» **TASK BRIEF**
Each line of the data below that holds the word "Simon" is to be reported in full.

(Extracted records)
┄┄┄┄┄┄┄┄┄┄
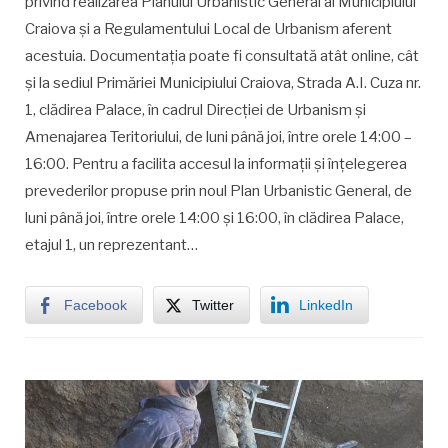
privind realizarea Planului Urbanistic General al Municipiului
Craiova și a Regulamentului Local de Urbanism aferent
acestuia. Documentația poate fi consultată atât online, cât
și la sediul Primăriei Municipiului Craiova, Strada A.I. Cuza nr.
1, clădirea Palace, în cadrul Direcției de Urbanism și
Amenajarea Teritoriului, de luni până joi, între orele 14:00 –
16:00. Pentru a facilita accesul la informații și înțelegerea
prevederilor propuse prin noul Plan Urbanistic General, de
luni până joi, între orele 14:00 și 16:00, în clădirea Palace,
etajul 1, un reprezentant…
Facebook
Twitter
LinkedIn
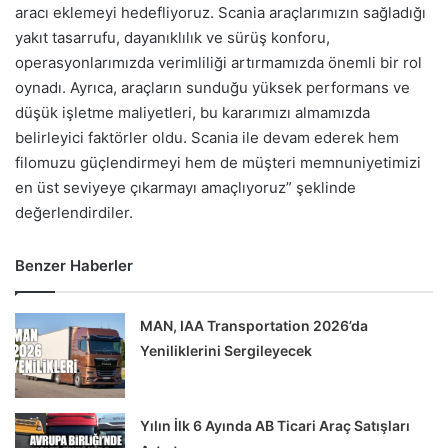
aracı eklemeyi hedefliyoruz. Scania araçlarımızın sağladığı
yakıt tasarrufu, dayanıklılık ve sürüş konforu,
operasyonlarımızda verimliliği artırmamızda önemli bir rol
oynadı. Ayrıca, araçların sunduğu yüksek performans ve
düşük işletme maliyetleri, bu kararımızı almamızda
belirleyici faktörler oldu. Scania ile devam ederek hem
filomuzu güçlendirmeyi hem de müşteri memnuniyetimizi
en üst seviyeye çıkarmayı amaçlıyoruz” şeklinde
değerlendirdiler.
Benzer Haberler
MAN, IAA Transportation 2026’da
Yeniliklerini Sergileyecek
Yılın İlk 6 Ayında AB Ticari Araç Satışları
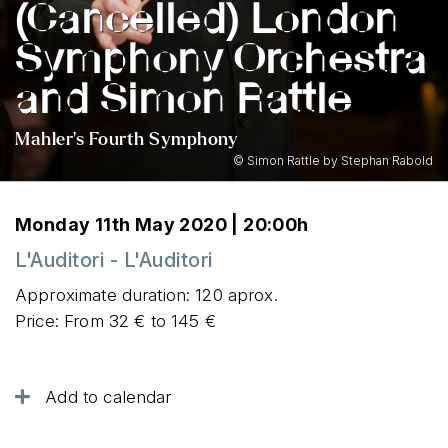
(Cancelled) London
Symphony Orchestra
and Simon Rattle
Mahler's Fourth Symphony
© Simon Rattle by Stephan Rabold
Monday 11th May 2020 | 20:00h
L'Auditori - L'Auditori
Approximate duration: 120 aprox.
Price: From 32 € to 145 €
Add to calendar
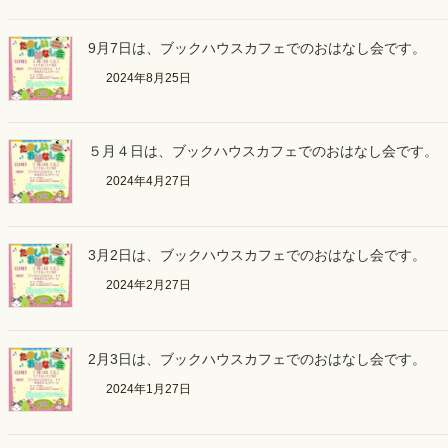
9月7日は、ブックハウスカフェでのおはなし会です。
2024年8月25日
５月４日は、ブックハウスカフェでのおはなし会です。
2024年4月27日
3月2日は、ブックハウスカフェでのおはなし会です。
2024年2月27日
2月3日は、ブックハウスカフェでのおはなし会です。
2024年1月27日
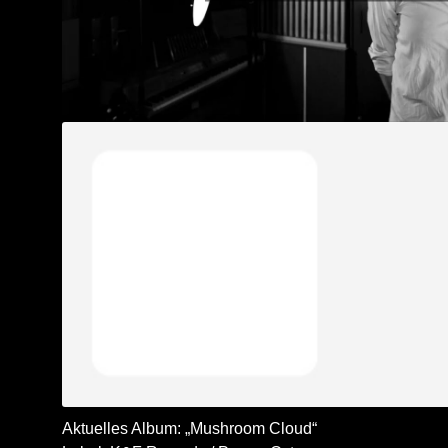
Aktuelles Album: „Mushroom Cloud“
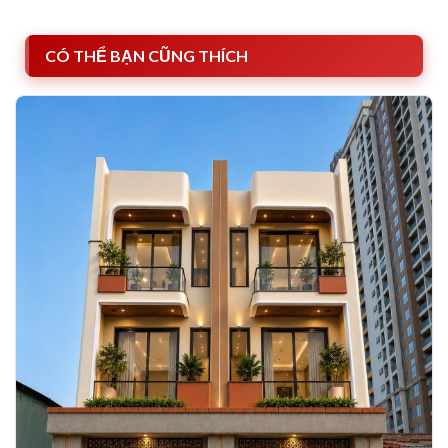
CÓ THỂ BẠN CŨNG THÍCH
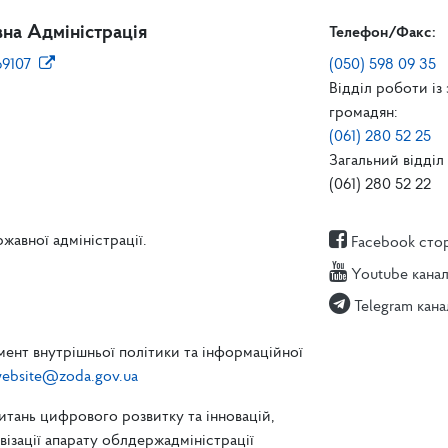
на Адміністрація
Телефон/Факс:
69107
(050) 598 09 35
Відділ роботи із
громадян:
(061) 280 52 25
Загальний відділ 
(061) 280 52 22
жавної адміністрації.
Facebook сто
Youtube кана
Telegram кана
ент внутрішньої політики та інформаційної
ebsite@zoda.gov.ua
питань цифрового розвитку та інновацій,
зації апарату облдержадміністрації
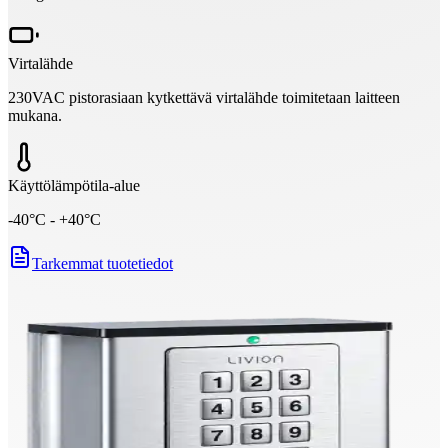
Virtalähde
230VAC pistorasiaan kytkettävä virtalähde toimitetaan laitteen
mukana.
Käyttölämpötila-alue
-40°C - +40°C
Tarkemmat tuotetiedot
┄┄┄┄┄┄┄┄┄┄
» **WORKED SOLUTION**
and Simon Rattle
© Simon Rattle by Stephan Rabold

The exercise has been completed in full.